Henry Wang, presidente do Centro para a China e a Globalização, disse ontem que Pequim poderia desempenhar um papel mediador para ajudar a pôr fim ao conflito EUA-Irão.

Wang disse à Al Jazeera numa entrevista que acabar com as restrições rígidas ao Estreito de Ormuz – através do qual passam 40% das necessidades petrolíferas da China – “é do interesse dos Estados Unidos e da China. Mas é claro que precisamos de parar a guerra e ter um resultado razoável”.

Ele disse que tanto os Estados Unidos quanto o Irã estavam “exaustos” pelo conflito, mas “precisavam de uma escada” para sair normalmente.

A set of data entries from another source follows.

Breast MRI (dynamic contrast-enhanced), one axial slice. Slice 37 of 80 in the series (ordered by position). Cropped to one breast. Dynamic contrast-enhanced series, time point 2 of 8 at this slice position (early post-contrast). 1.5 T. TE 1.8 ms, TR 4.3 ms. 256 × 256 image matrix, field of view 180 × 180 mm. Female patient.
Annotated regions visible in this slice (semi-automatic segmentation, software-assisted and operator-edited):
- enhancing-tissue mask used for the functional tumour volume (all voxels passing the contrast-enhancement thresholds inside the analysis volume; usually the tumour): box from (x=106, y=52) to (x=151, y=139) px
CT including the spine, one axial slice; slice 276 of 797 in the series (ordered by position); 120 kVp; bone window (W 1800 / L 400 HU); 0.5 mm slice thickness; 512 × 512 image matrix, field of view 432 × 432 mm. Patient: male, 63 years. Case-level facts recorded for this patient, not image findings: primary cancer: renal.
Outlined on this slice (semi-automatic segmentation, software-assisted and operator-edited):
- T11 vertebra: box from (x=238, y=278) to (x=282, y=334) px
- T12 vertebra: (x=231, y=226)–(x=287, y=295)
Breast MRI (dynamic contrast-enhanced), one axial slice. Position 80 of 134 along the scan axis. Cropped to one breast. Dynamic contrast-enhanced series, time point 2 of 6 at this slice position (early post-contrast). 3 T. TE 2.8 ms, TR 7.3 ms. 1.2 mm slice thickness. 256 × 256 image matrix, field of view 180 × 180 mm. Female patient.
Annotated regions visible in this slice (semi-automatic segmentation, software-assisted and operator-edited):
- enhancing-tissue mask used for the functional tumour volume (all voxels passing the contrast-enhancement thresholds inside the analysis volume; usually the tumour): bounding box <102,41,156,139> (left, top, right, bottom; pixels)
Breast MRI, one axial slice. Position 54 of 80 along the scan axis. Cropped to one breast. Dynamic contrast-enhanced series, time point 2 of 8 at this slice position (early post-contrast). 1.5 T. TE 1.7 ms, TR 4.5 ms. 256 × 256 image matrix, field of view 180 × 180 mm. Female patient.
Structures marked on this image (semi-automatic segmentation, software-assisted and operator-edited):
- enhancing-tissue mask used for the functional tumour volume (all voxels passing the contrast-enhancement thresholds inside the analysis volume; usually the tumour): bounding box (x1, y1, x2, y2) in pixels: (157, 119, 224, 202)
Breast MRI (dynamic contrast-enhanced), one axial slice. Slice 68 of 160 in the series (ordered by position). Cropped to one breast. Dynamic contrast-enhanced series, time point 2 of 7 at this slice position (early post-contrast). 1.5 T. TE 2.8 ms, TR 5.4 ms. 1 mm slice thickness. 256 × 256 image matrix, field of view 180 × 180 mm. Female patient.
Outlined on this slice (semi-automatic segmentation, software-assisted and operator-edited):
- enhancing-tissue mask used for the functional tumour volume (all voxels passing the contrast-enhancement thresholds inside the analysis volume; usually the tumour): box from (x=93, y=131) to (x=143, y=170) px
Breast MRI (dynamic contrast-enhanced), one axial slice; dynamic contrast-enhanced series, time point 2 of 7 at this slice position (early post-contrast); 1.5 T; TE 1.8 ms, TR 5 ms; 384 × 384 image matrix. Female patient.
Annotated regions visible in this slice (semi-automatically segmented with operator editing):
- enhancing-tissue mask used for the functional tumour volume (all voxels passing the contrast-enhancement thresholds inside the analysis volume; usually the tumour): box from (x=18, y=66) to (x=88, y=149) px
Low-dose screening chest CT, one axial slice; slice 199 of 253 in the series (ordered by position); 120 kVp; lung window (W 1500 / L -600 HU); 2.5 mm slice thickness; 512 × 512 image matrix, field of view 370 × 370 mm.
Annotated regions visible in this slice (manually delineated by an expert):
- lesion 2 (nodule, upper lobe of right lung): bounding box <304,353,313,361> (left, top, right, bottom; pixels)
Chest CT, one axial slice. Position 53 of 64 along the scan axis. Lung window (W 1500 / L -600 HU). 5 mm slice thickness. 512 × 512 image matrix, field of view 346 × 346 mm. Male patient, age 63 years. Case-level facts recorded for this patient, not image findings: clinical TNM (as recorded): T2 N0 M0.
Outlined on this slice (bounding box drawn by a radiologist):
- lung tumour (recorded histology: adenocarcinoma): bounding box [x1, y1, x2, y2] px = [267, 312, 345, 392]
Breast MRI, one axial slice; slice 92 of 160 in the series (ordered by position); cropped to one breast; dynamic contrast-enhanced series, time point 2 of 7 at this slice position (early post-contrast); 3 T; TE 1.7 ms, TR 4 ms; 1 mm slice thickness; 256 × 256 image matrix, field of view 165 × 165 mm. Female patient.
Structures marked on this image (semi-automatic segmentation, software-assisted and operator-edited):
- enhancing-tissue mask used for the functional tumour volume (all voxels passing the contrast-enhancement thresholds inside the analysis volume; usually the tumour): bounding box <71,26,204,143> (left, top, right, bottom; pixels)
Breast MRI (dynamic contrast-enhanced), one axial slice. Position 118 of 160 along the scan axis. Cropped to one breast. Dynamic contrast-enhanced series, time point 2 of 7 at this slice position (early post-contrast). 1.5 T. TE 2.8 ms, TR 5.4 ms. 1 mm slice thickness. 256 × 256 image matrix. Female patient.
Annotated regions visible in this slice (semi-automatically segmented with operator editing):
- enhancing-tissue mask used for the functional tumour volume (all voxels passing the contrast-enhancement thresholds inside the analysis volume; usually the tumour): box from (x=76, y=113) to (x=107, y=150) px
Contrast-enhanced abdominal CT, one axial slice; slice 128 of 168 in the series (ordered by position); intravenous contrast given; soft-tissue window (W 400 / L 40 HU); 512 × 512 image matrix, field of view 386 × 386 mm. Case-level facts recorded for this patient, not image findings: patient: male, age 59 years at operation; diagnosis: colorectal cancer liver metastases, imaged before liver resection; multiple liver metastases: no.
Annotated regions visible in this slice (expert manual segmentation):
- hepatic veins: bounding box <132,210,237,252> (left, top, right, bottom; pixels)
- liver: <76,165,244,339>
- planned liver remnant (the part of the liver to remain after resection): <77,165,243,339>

Ele acrescentou que “a China está simplesmente fornecendo estas medidas” para facilitar a restauração da paz. “Acredito que se for necessário acabar com esta guerra, a China pode ser um bom… mediador.”

No momento em que Donald Trump embarca numa das suas visitas mais importantes como presidente dos EUA, o governo do Irão projecta calma e confiança nas suas relações com a China.

As autoridades iranianas referem-se à China como um “parceiro estratégico” e “amigo próximo” e esperam aprofundar as relações com a China.

Recentemente, o embaixador do Irão na China, Abdulreza Rahmani Fazli, disse que qualquer acordo potencial com os Estados Unidos deve ser “apresentado ao Conselho de Segurança da ONU” e incluir “garantias das grandes potências” – particularmente China e Rússia.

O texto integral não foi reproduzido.